Actually, most of these songs are competent grooves built out of drum machines and a synth line (ie. “Delirious” and “Something in the Water (Does Not Compute)”) and if we’re lucky, a passionate Prince performance on vocals (ie. “Let’s Pretend We’re Married” and “D.M.S.R.”), and I kind of hated this album the first two or three times I heard it for that reason, though I’ve warmed up to it considerably since.

But this would have gotten a B+ regardless if I didn’t have those songs on the account of the opening 1-2-punch alone. “Little Red Corvette” has the album’s most direct choruses, with the melody of the title’s words and the guitar underneath, but the verses are a dream as well, with the shuffling drum as the sonic equivalent of you dragging yourself home after the party of the title track and starry-eyed synths guiding you there.

And the title track is even better, like being trapped in a pinball machine and you have to dance your way out (that drum machine sound is one of my favorite things from the 80s ever, though only a select few musicians could get away with it, it seems; Prince uses them again on “Something in the Water”). And unlike “Automatic,” the song deserves its length, starting sparse and slowly adding more and more backing vocals until it becomes a full-fledged party. Two key moments: the descending line after “I was dreaming when I wrote this, so sue me if I go too fast” that speeds it way through existence, and “I got a lion in my pocket and baby, he’s ready to ROAR!”

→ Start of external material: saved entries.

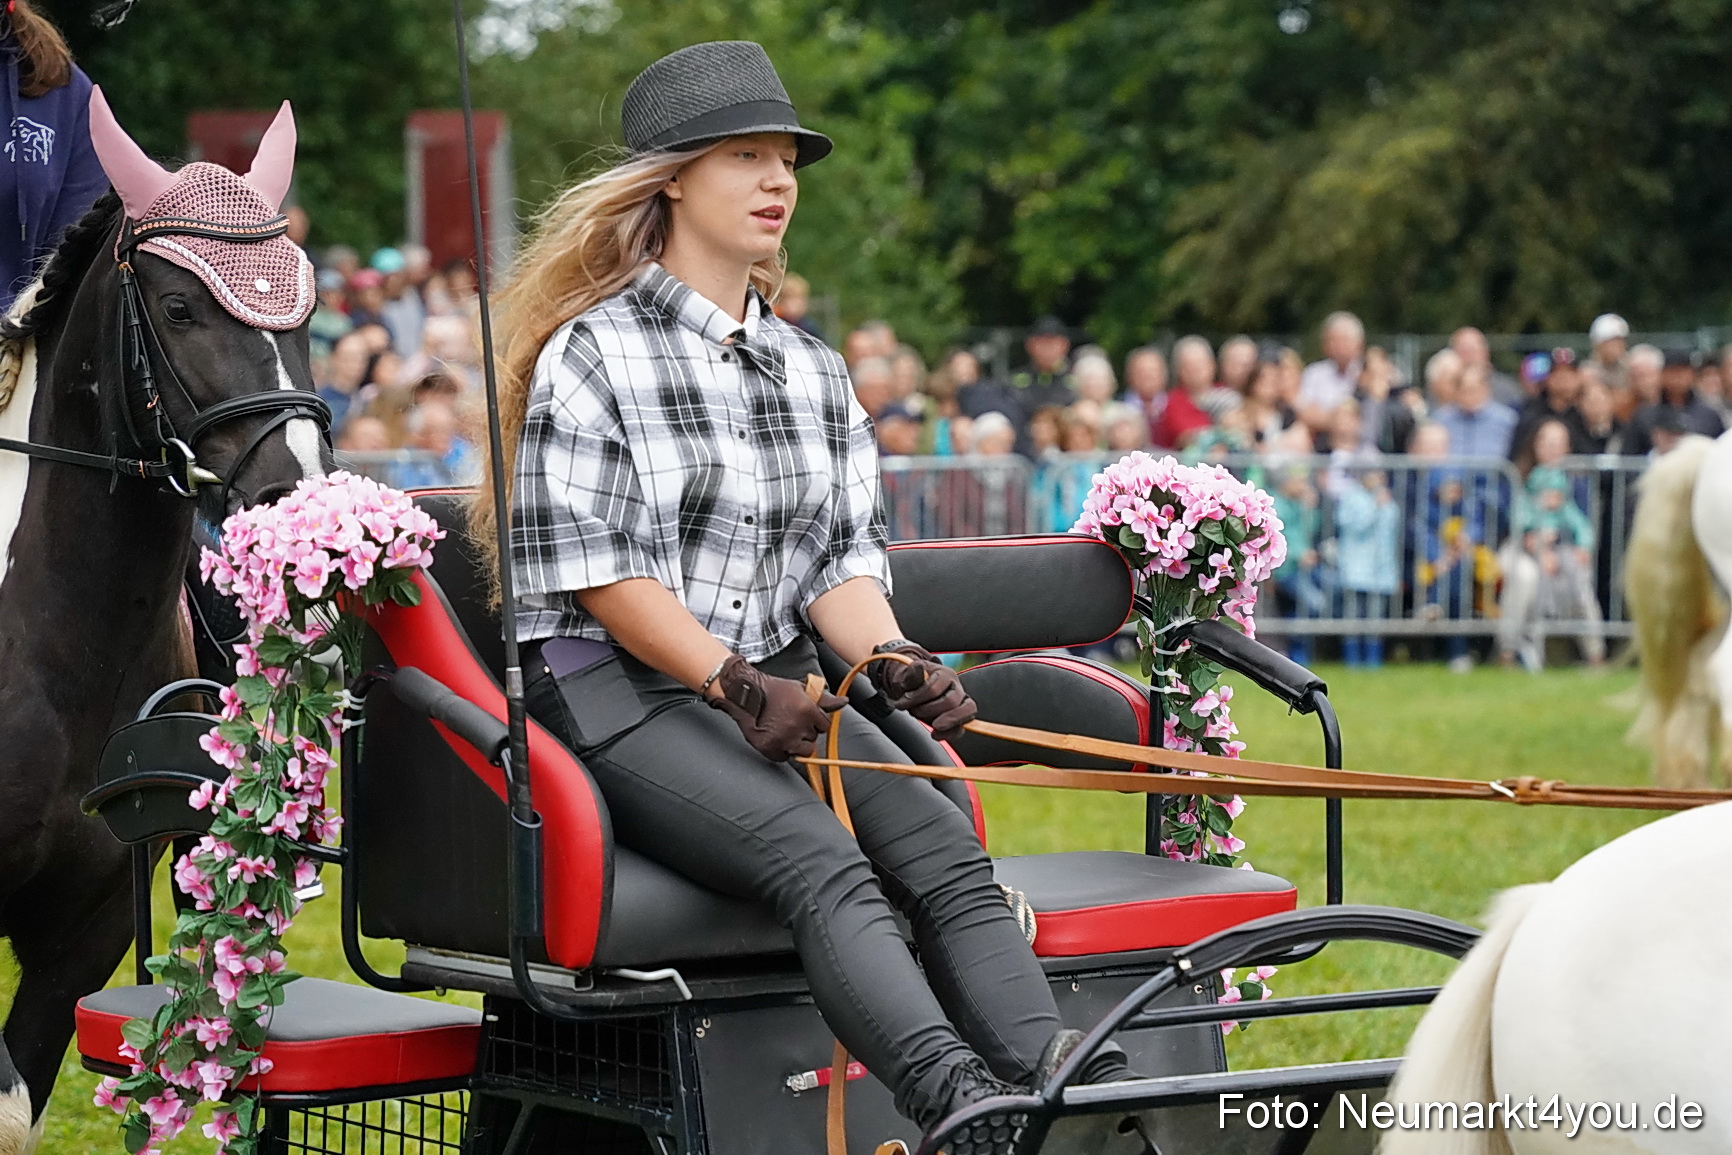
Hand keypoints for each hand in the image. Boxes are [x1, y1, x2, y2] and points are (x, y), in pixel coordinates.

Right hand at [707, 656, 843, 761]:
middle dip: (806, 731)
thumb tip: (844, 702)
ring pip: (804, 751)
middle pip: (814, 738)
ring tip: (784, 730)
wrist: (746, 694)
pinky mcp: (771, 749)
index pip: (824, 726)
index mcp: (808, 710)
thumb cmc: (773, 690)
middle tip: (791, 721)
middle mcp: (798, 727)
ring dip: (797, 743)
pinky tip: (775, 737)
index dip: (815, 721)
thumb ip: (824, 699)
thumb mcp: (801, 690)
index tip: (804, 717)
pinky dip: (782, 751)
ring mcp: (784, 740)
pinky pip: (786, 757)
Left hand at [871, 640, 976, 741]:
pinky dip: (950, 733)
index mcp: (945, 673)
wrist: (914, 690)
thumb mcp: (907, 676)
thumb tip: (917, 667)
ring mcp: (961, 702)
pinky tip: (935, 734)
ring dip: (949, 721)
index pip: (934, 688)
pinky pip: (962, 726)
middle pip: (951, 701)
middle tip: (914, 711)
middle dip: (929, 710)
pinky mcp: (961, 717)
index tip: (901, 703)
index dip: (916, 698)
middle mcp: (957, 686)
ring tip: (934, 726)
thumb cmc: (912, 683)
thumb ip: (911, 674)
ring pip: (967, 711)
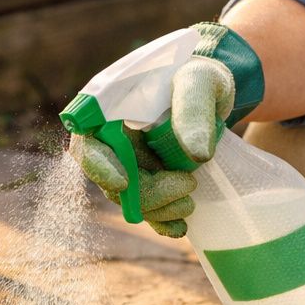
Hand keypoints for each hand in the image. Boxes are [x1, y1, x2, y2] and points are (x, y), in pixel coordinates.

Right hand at [68, 23, 263, 236]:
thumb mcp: (201, 82)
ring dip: (156, 207)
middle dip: (144, 192)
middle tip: (187, 186)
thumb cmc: (201, 77)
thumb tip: (197, 155)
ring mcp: (128, 158)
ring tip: (190, 201)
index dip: (98, 165)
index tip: (124, 182)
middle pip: (111, 176)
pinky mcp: (147, 176)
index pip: (88, 141)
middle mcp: (112, 136)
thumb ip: (194, 110)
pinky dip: (160, 220)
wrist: (216, 91)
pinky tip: (179, 227)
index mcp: (109, 106)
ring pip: (129, 195)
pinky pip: (145, 205)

The last thing I want to say is that I find it odd that after Prince got booed off stage opening for the Rolling Stones (despite doing a much more down-to-earth and macho-accessible set than normal, and despite already having garnered modest critical and commercial success), he made an album that – with the exception of crossover hit “Little Red Corvette” – was further from the plot than ever before … and came out with his biggest commercial success at the time; you guys have no idea what you really want.